Now they’re back with Wightman. Here’s what happened. New Scientist visited Jim at home with two AI academics to chat with the program. In previous ‘test conversations’ over the web – where experimenters couldn’t tell if the computer was working alone – the program gave highly sophisticated answers, albeit after a rather long delay (almost as if someone was typing them). This time, running on a machine in the room, with Jim present, it instantly gave rubbish computer-generated responses, that were nothing like those in the previous transcripts. In fact, it gave the very same answers that ‘Alice’ – an old and not very sophisticated AI program written by somebody else, not Wightman – gave in subsequent tests. Then Wightman offered to show them the code. But suddenly, and inexplicably, the power to Jim’s whole house went off. The test was over.

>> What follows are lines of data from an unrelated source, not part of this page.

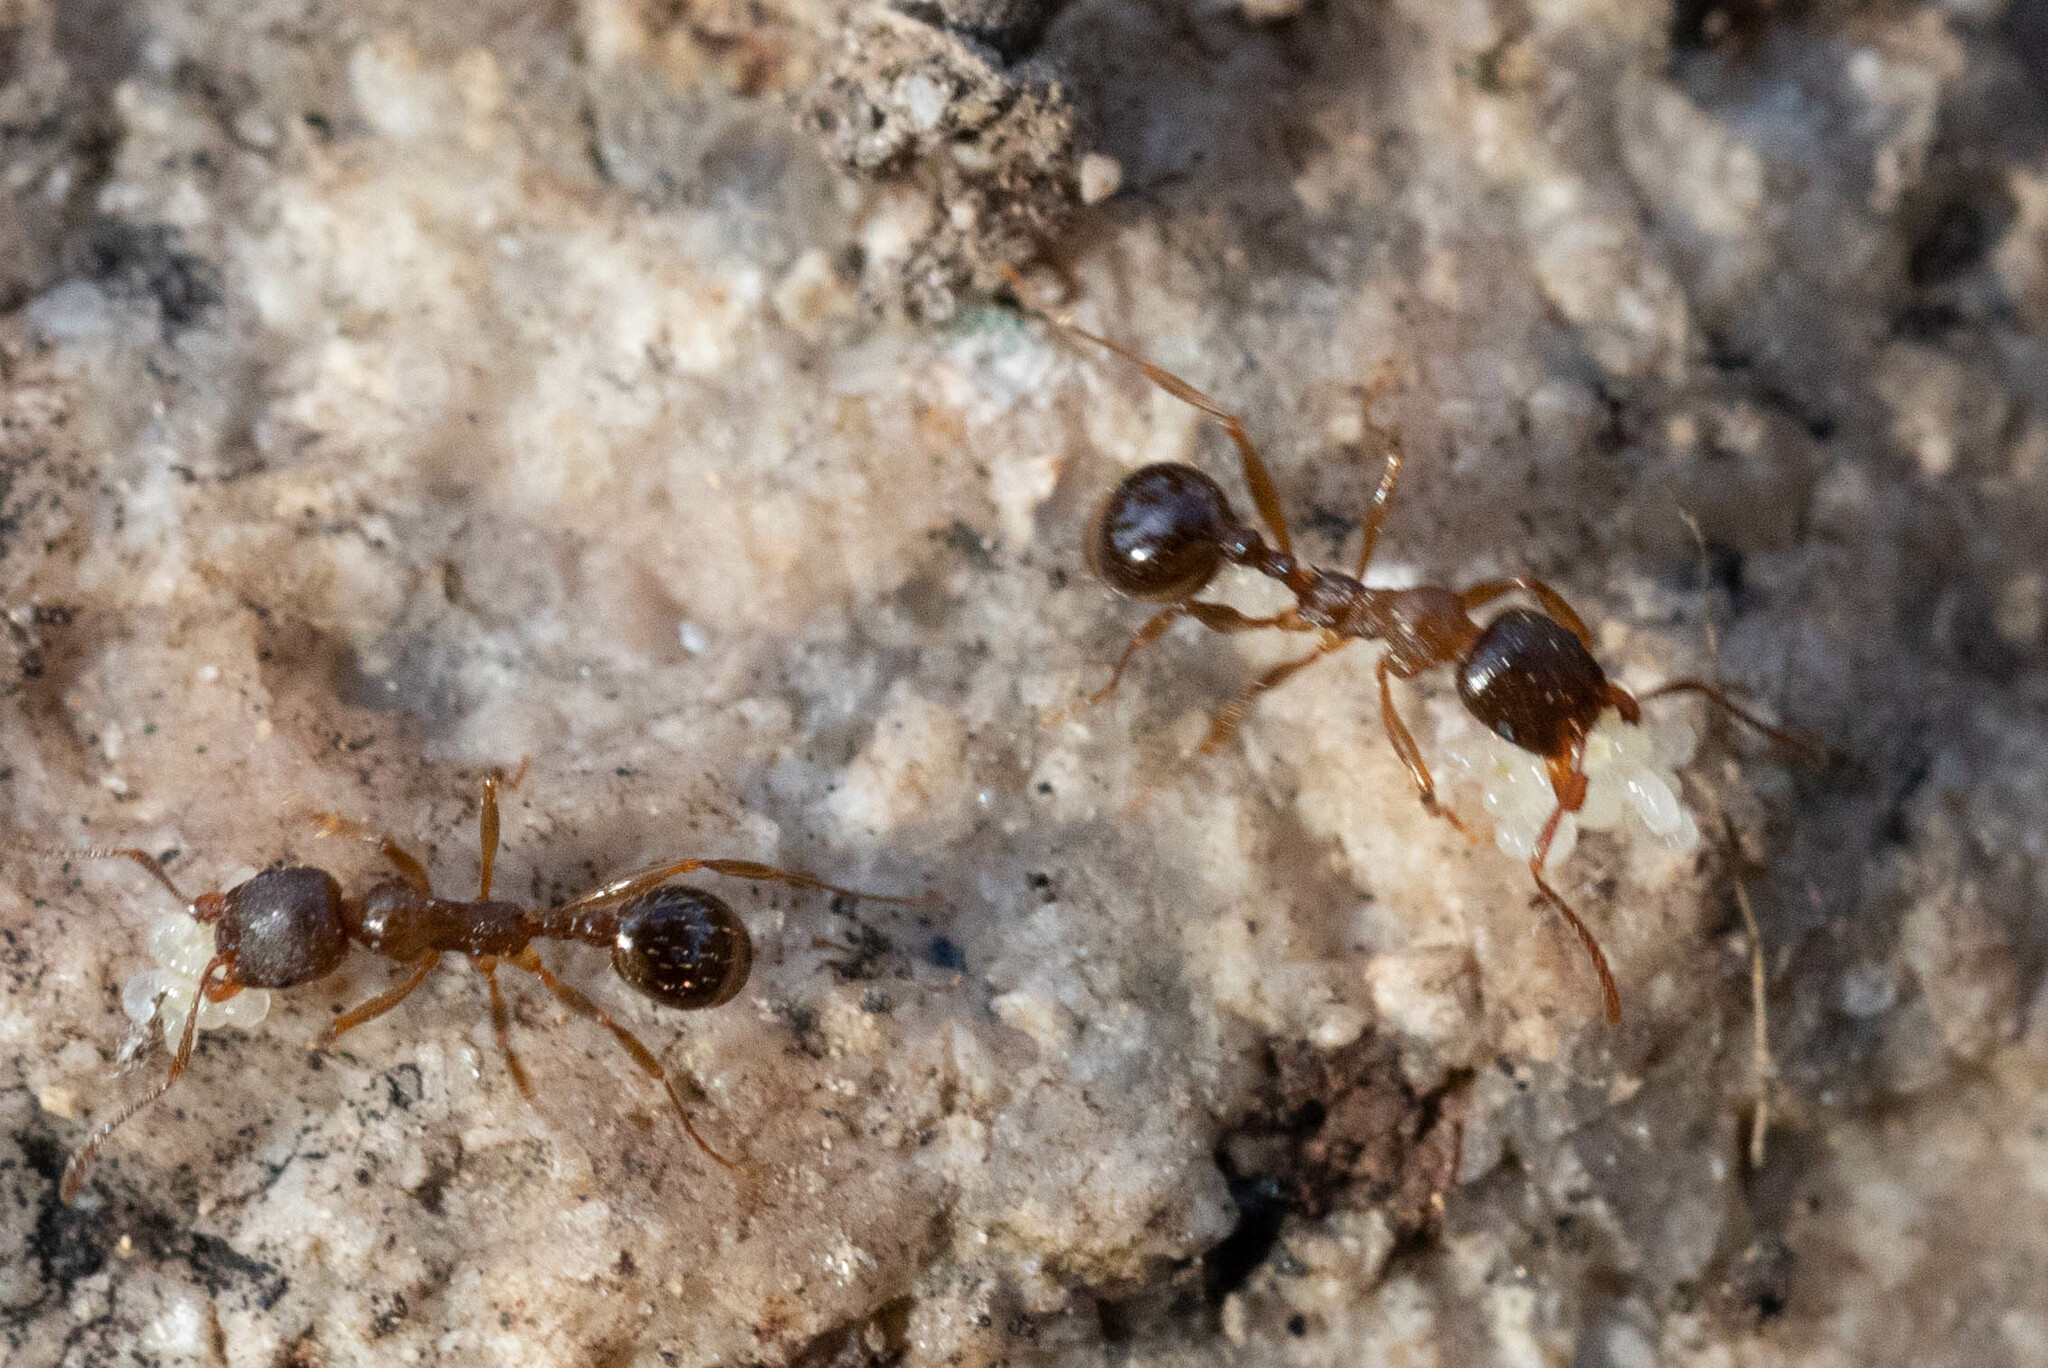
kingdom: Animalia
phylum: Arthropoda
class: Insecta
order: Hymenoptera
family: Formicidae
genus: Aphaenogaster
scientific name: Aphaenogaster occidentalis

Did New Scientist finally give it up? No. ‘New Scientist can still provide no definitive proof of Wightman’s claims, but looks forward to a return visit when the complete ChatNannies software is available for testing.’ Please. Did it ask Wightman about his claim to have a seven-figure offer from an American corporation which had ‘full independent testing performed on the AI and are confident of its validity and effecacy [sic]’? He was, apparently, quite capable of giving them a proper demonstration. Did it quiz Wightman on his previous false claims about writing software, or any of the other issues Bad Science raised? No. To those of us brought up loving the great institution of New Scientist this is – as Tibor Fischer said in that famous book review – a bit like bouncing out of the classroom at breaktime, only to catch your favourite uncle masturbating in the school playground.